Meanwhile, Pakistan said it had deployed troops near its 1,600-mile border with Afghanistan to seal off a potential escape route for insurgents fleeing the US advance.
The Marine Expeditionary Brigade leading the operation represents a large number of the 21,000 additional troops that US President Barack Obama ordered to Afghanistan earlier this year amid the Taliban’s increasing domination in much of the country. The operation is the first major push in southern Afghanistan by the newly bolstered American force.
Shortly after the offensive began, a US military spokeswoman said insurgents had captured a US soldier in eastern Afghanistan on Tuesday. Capt Elizabeth Mathias said the soldier was not part of the offensive in Helmand, but gave no further details.
Helmand is one of the deadliest provinces in Afghanistan where Taliban fighters have practised sleek, hit-and-run guerrilla warfare against the British forces based there.

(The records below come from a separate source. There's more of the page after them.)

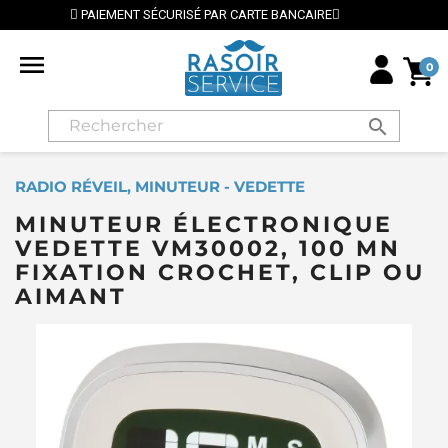
AIEMENT SÉCURISÉ PAR CARTE BANCAIRE
⭐ LIVRAISO

0
search
RADIO RÉVEIL, MINUTEUR - VEDETTE
MINUTEUR ÉLECTRONIQUE
VEDETTE VM30002, 100 MN
FIXATION CROCHET, CLIP OU
AIMANT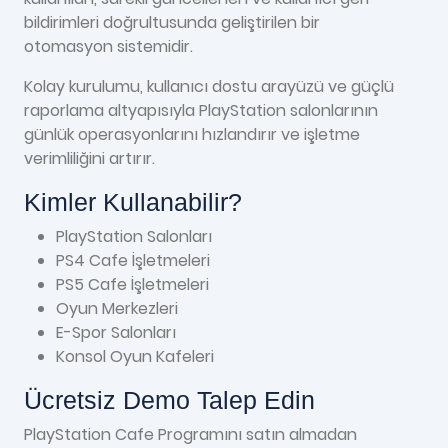
bildirimleri doğrultusunda geliştirilen bir
otomasyon sistemidir.
Kolay kurulumu, kullanıcı dostu arayüzü ve güçlü
raporlama altyapısıyla PlayStation salonlarının
günlük operasyonlarını hızlandırır ve işletme
verimliliğini artırır.
Kimler Kullanabilir?
PlayStation Salonları
PS4 Cafe İşletmeleri
PS5 Cafe İşletmeleri
Oyun Merkezleri
E-Spor Salonları
Konsol Oyun Kafeleri
Ücretsiz Demo Talep Edin
PlayStation Cafe Programını satın almadan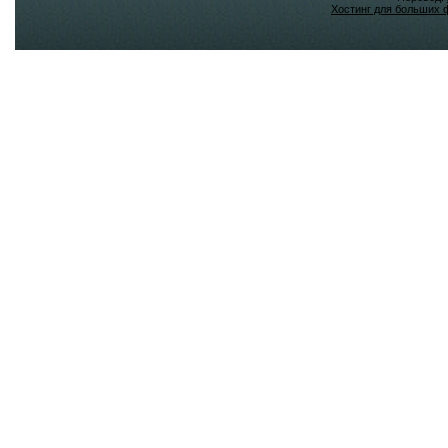
Хостинг для больших 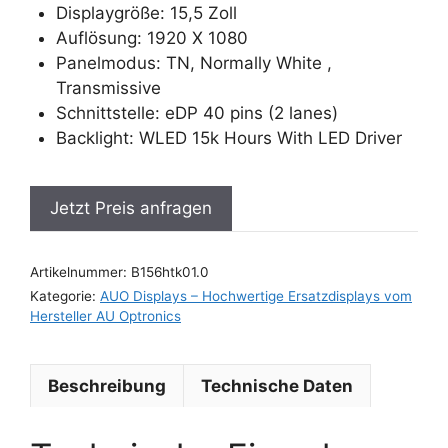
Displaygröße: 15,5 Zoll
Auflösung: 1920 X 1080
Panelmodus: TN, Normally White ,
Transmissive
Schnittstelle: eDP 40 pins (2 lanes)
Backlight: WLED 15k Hours With LED Driver
Jetzt Preis anfragen
Artikelnummer:
B156htk01.0
Kategorie:
AUO Displays – Hochwertige Ersatzdisplays vom
Hersteller AU Optronics
Beschreibung
Technische Daten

The British Defence Ministry said on Thursday that two British soldiers had been killed on Wednesday in a roadside bomb attack in Helmand and six foreign soldiers had been injured in the attack. The fatalities brought to 171 the number of British troops killed since the toppling of the Taliban Government in late 2001.
In recent weeks, British troops have been setting up “blocking positions”, apparently to help stop the flow of insurgents during the main military operation and to establish greater security before the presidential election in August.
Now, the Marines say their new mission, called Operation Khanjar, will include more troops and resources than ever before, as well as a commitment by the troops to live and patrol near population centres to ensure that residents are protected. More than 600 Afghan soldiers and police officers are also involved.
“What makes Operation Khanjar different from those that have occurred before is the massive size of the force introduced, the speed at which it will insert, and the fact that where we go we will stay, and where we stay, we will hold, build and work toward transition of all security responsibilities to Afghan forces,” Marine commander Brig Gen Larry Nicholson said in a statement.
The Marines will be pushing into areas where NATO and Afghan troops have not previously established a permanent presence.
The goal of the operation is to put pressure on the Taliban “and to show our commitment to the Afghan people that when we come in we are going to stay long enough to set up their own institutions”, he said.
The 21,000 additional American troops that Obama authorised almost precisely matches the original number of additional troops that George W Bush sent to Iraq two years ago. It will bring the overall American deployment in Afghanistan to more than 60,000 troops. But Obama avoided calling it a surge.